Kein Markt für Multikulti-Zeitschriften?

Ein seltenes Zeitschriften-Genre in Deutschland

Ende der 1990er Jahre setzte auf dem deutschen Zeitschriftenmarkt ein regelrechter Boom von Zeitschriften ein, die auf Deutsch über türkisches Leben in Deutschland berichten wollten.
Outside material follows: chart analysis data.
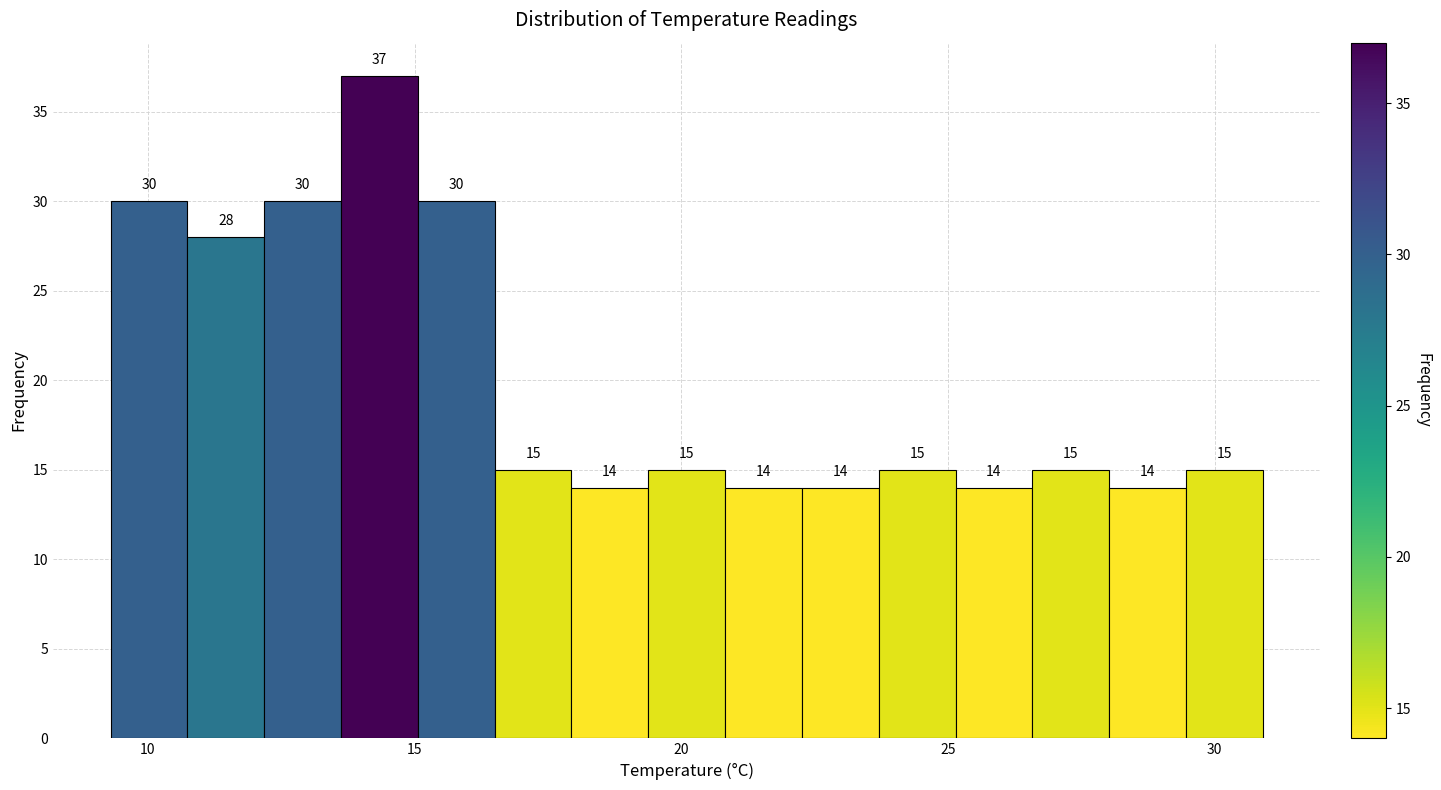

Read against the x-axis, roughly where is the centre of the tallest bar?

14.5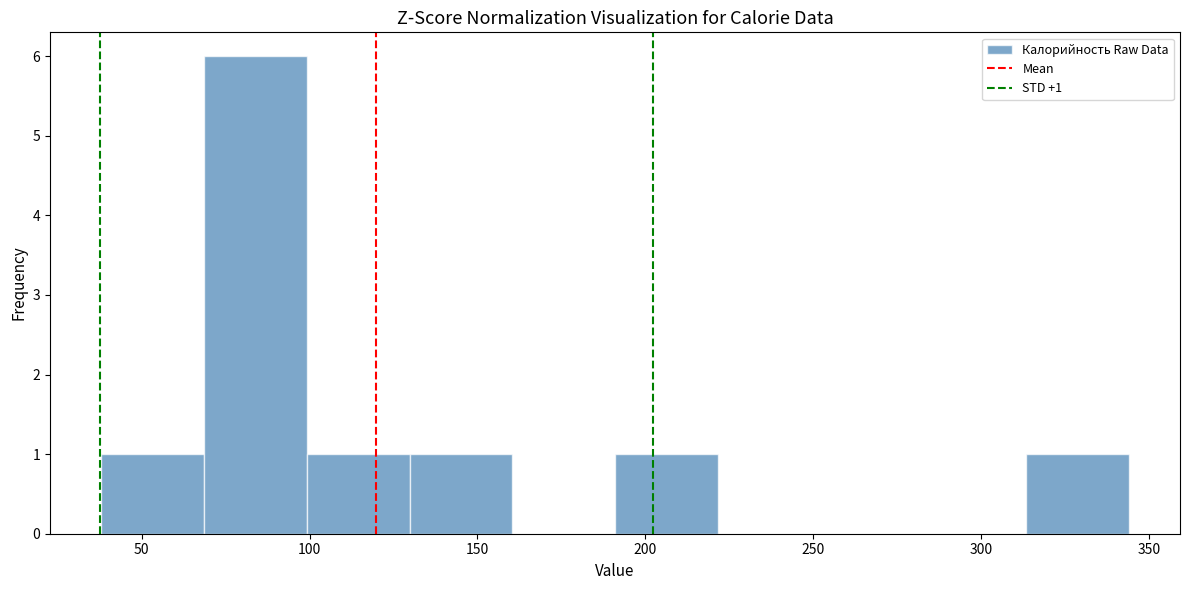

Which range on the x-axis has the tallest bar?

70 to 100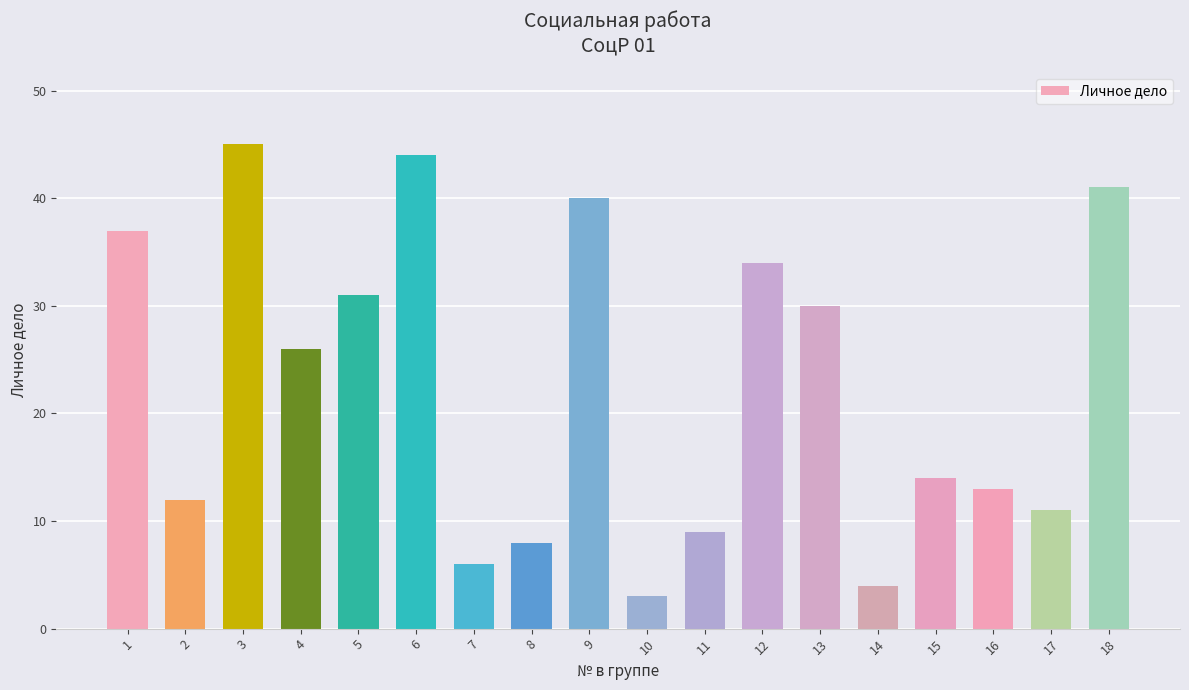

The value at 2 is 12. True or false?

True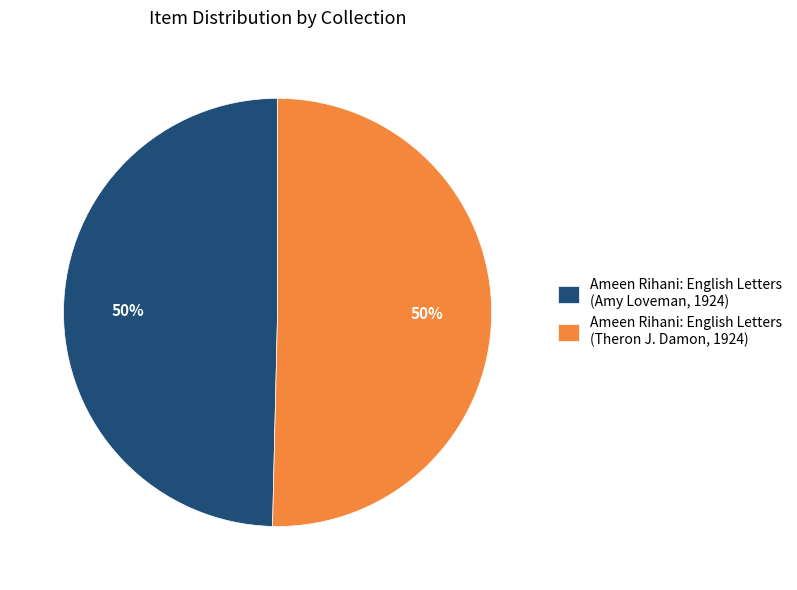

To the nearest percent, what portion does Ameen Rihani: English Letters (Theron J. Damon, 1924) represent?

50%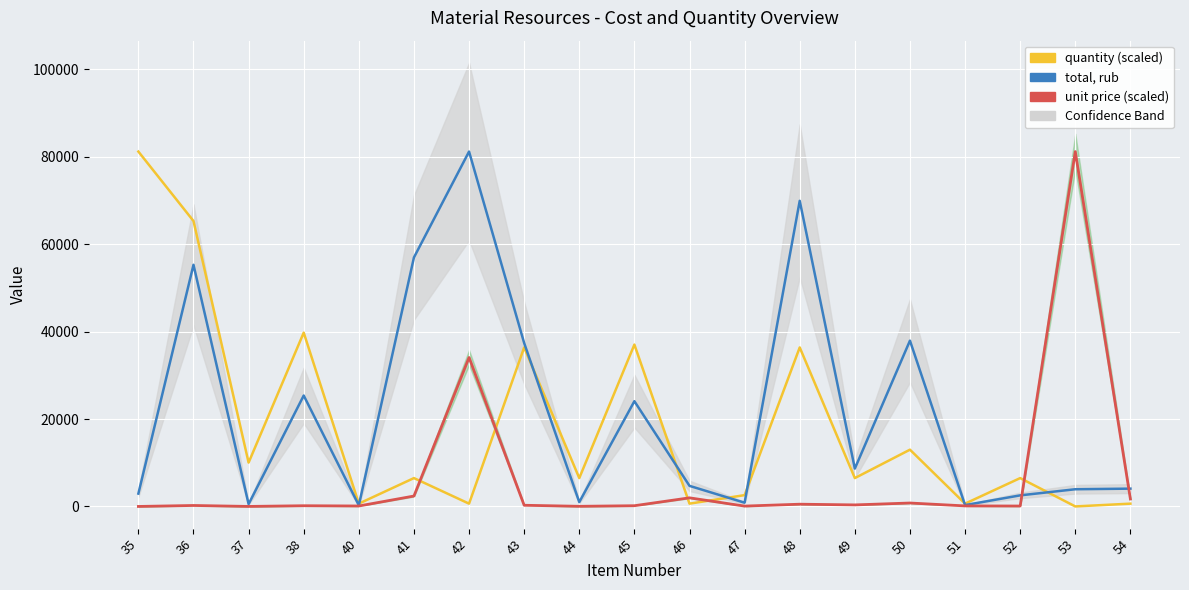

What is the sum of all quantity (scaled) values?

350858.5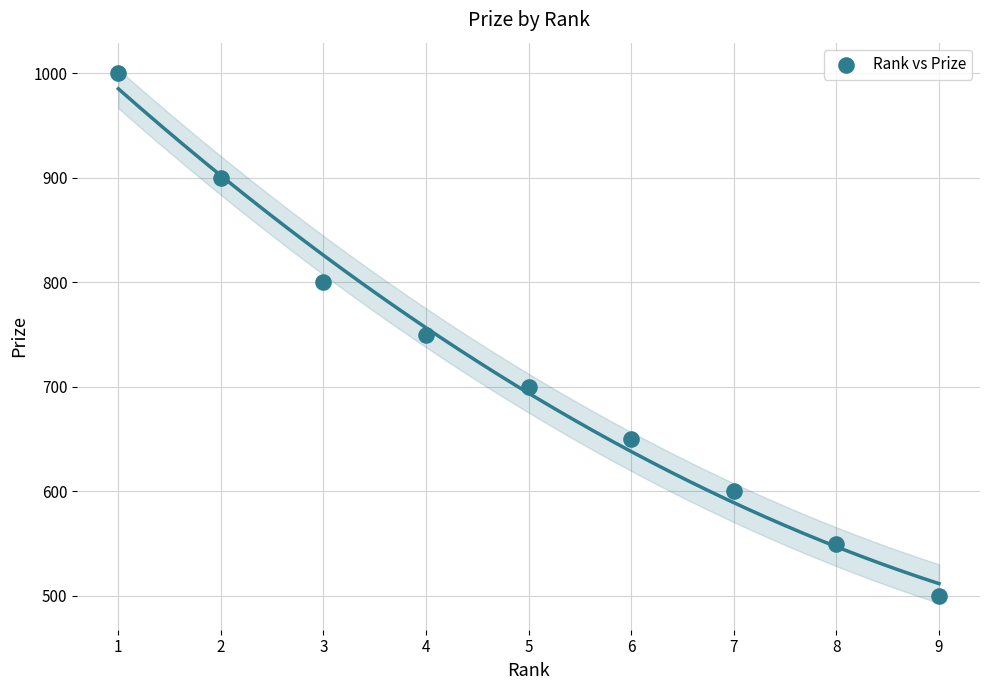

What is the average X value?

5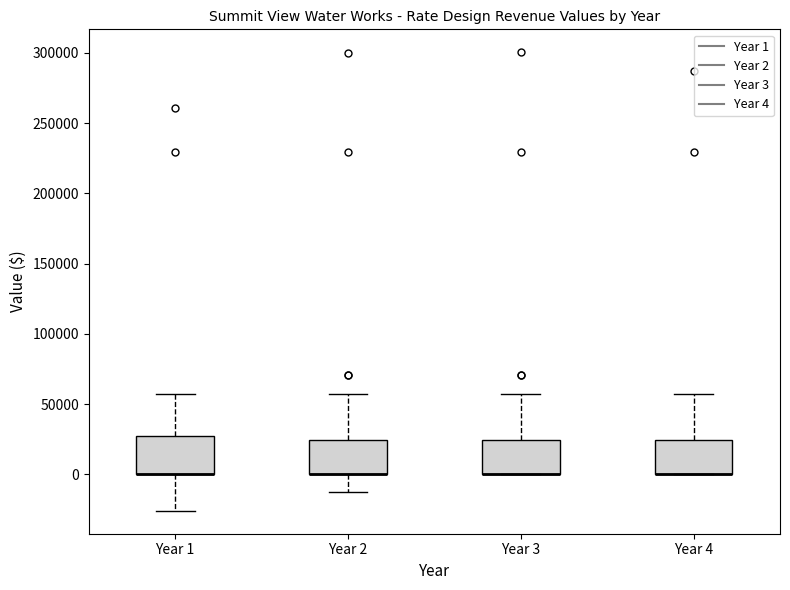

Reading left to right, read every box against the y-axis: the position of its median line, the range the box covers, and the ends of its whiskers. The values are not printed on the chart, so give them approximately, as read against the axis.

Year 1: median 0 (drawn on the box's lower edge), box 0 to 25000, whiskers -25000 to 55000
Year 2: median 0 (drawn on the box's lower edge), box 0 to 25000, whiskers -15000 to 55000
Year 3: median 0 (drawn on the box's lower edge), box 0 to 25000, whiskers 0 to 55000
Year 4: median 0 (drawn on the box's lower edge), box 0 to 25000, whiskers 0 to 55000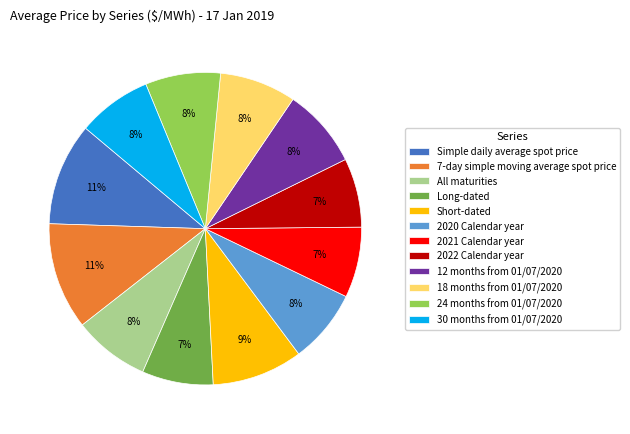

How many slices are in this pie chart?

12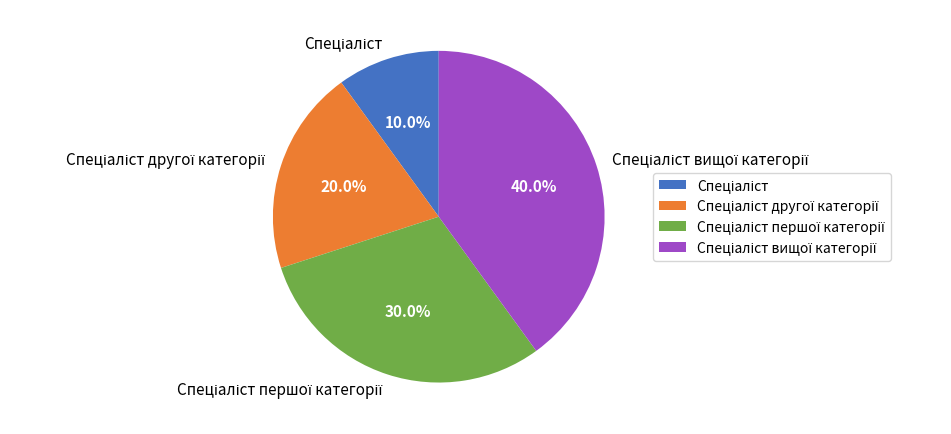

Is there a majority slice in this chart?

No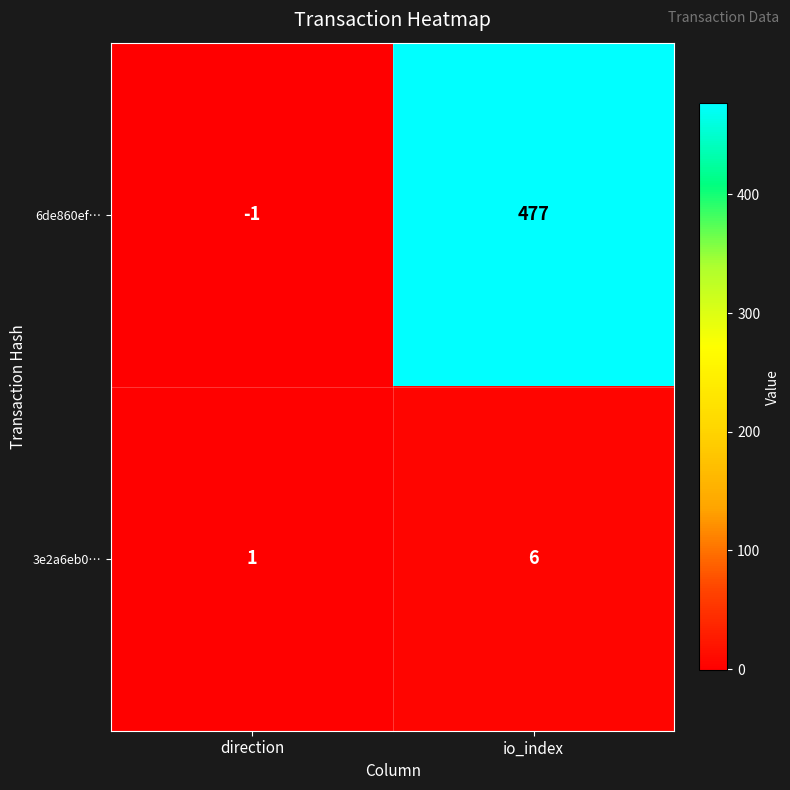

What is the minimum value shown in the chart?

-1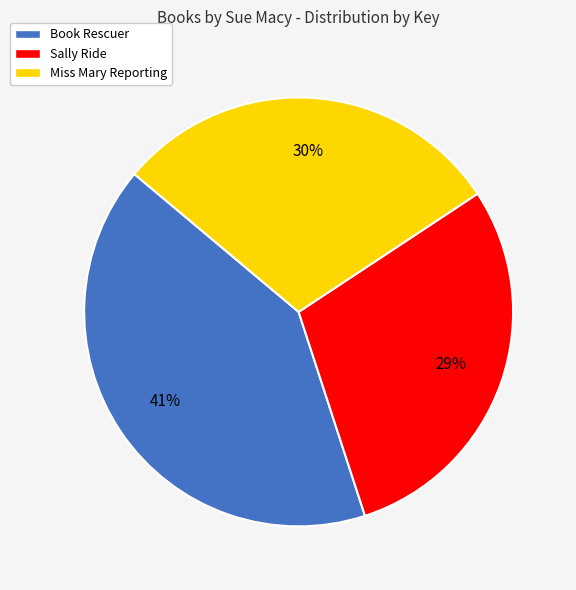

What percentage is the Miss Mary Reporting slice, to the nearest percent?

30%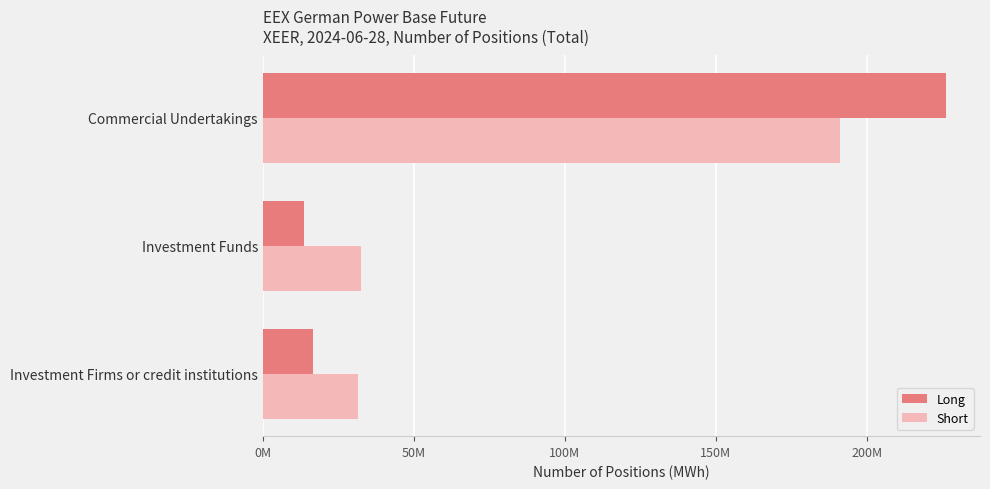

What are all the series names shown in the legend?

Long, Short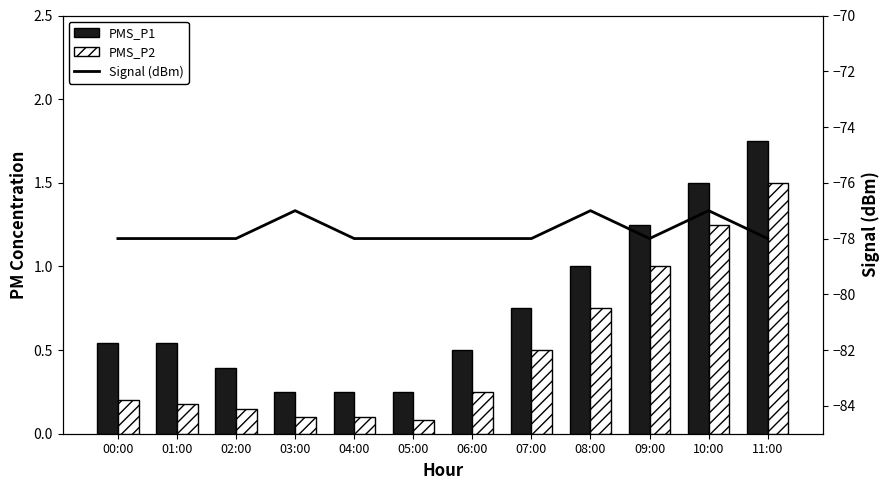

What is the sum of all PMS_P1 values?

9.0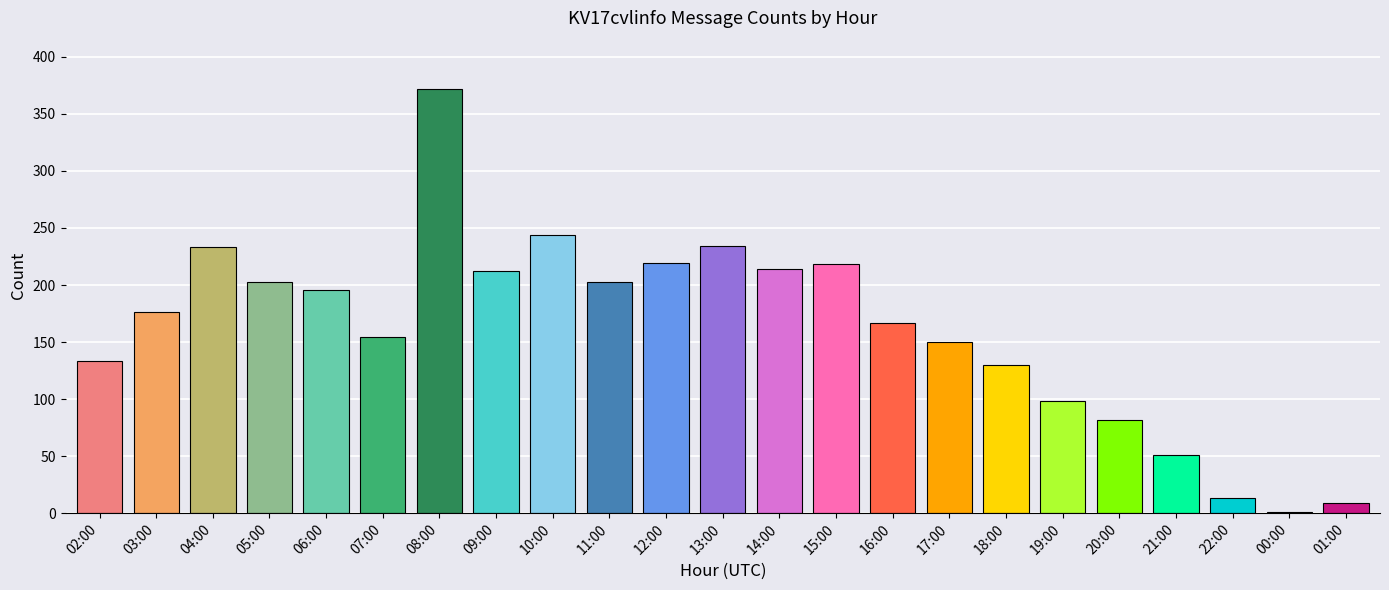

What is the change in value from 14:00 to 20:00?

-132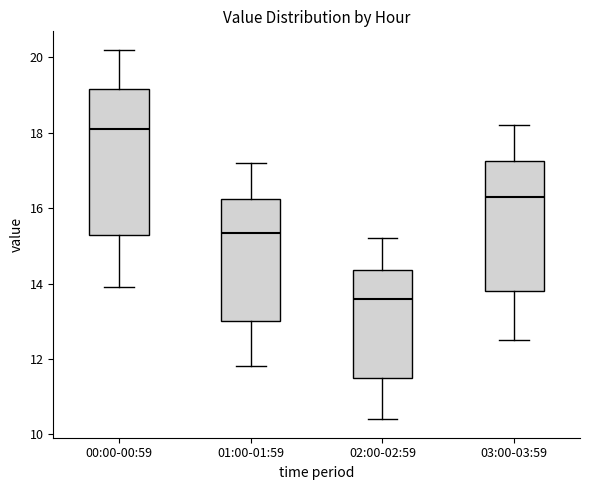

Which box is the tallest, from its lower edge to its upper edge?

00:00-00:59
Junge, hierzulande aufgewachsene Türken hatten die Absicht, so das klischeehafte Bild zurechtzurücken, das die deutschen Medien ihrer Meinung nach oft über ihre Landsleute und andere hier lebende Ausländer verbreiteten. Sie wollten Themen wie die doppelte Staatsbürgerschaft oder den Alltag junger Türken in Deutschland einmal aus eigener Sicht darstellen.

Zeitungsstand in Düsseldorf
Zeitungsstand in Düsseldorf Quelle: dpa

Den Anfang machte im April 1998 die Zeitschrift "Hayat", auf Deutsch "Leben". Sie erschien mit einer Auflage von 20.000 Exemplaren alle zwei Monate, und das bundesweit. Die Themenpalette reichte von Politik über Unterhaltung bis hin zu Kultur und Sport. Inhaltlich orientierte sich das in Art eines Lifestyle-Magazins gehaltene Blatt am türkischen Geschmack und berichtete fast ausschließlich über Themen, die das Interesse der türkischen Community in Deutschland erregen sollten. Ähnliches galt auch für die Zeitschrift "Türkis", die kurze Zeit später auf den Markt kam, allerdings nur im Ruhrgebiet.

Viele vergebliche Versuche

Im Oktober 1998 folgte dann die Zeitschrift "Etap", auf Deutsch "Etappe", die im großen Stil und mit erheblichem Medienrummel startete: 200.000 Exemplare der ersten Ausgabe wurden kostenlos an türkische Haushalte in Deutschland verteilt. Das achtzig Seiten dicke Hochglanzmagazin wollte in modernem Layout mit klaren Linien und großen Fotos die zweite und dritte Generation der Deutschtürken ansprechen: Mit Verbrauchertipps, Mode und Rezepten, Rätseln, Horoskopen und Musik, aber auch durch Themen aus Wirtschaft, Politik und Gesellschaft, immer aus dem Umfeld der türkischen Gemeinde in Deutschland.

Die Finanzierung sicherten sich alle drei Zeitschriften durch potente Geldgeber. Diese hofften, durch die Schaltung von Anzeigen an ein bislang ungenutztes Kundenpotenzial zu gelangen. Doch dies erwies sich als Trugschluss: Als die Magazine nicht die erhoffte Käuferresonanz fanden, wurde der Geldhahn kurzerhand abgedreht. Die Zeitschrift "Etap", die sich am längsten gehalten hatte, erschien zum letzten Male im Mai 2000 - nur anderthalb Jahre nach der ersten Ausgabe.